→ TASK TO COMPLETE
Every line from the one containing "right hip: (81, 246)" to the end of the records below, written out word for word, is the whole answer.

[Images with keypoint coordinates]
____

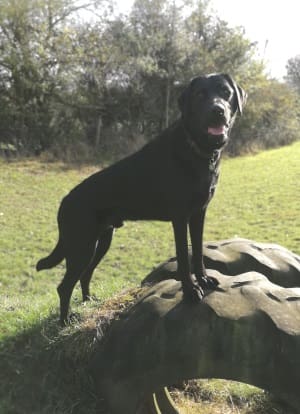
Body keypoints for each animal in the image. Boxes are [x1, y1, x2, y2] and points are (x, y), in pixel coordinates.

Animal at [37, 73, 246, 324]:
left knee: (84, 275)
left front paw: (204, 279)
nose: (218, 110)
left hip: (101, 241)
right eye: (199, 95)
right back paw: (66, 321)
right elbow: (183, 257)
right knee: (64, 286)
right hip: (81, 246)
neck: (196, 149)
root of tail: (64, 202)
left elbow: (197, 253)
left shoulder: (198, 214)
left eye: (226, 92)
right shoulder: (180, 218)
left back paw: (89, 301)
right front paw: (190, 291)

____

→ YOUR RESPONSE
right hip: (81, 246)
neck: (196, 149)
root of tail: (64, 202)
left elbow: (197, 253)
left shoulder: (198, 214)
left eye: (226, 92)
right shoulder: (180, 218)
left back paw: (89, 301)
right front paw: (190, 291)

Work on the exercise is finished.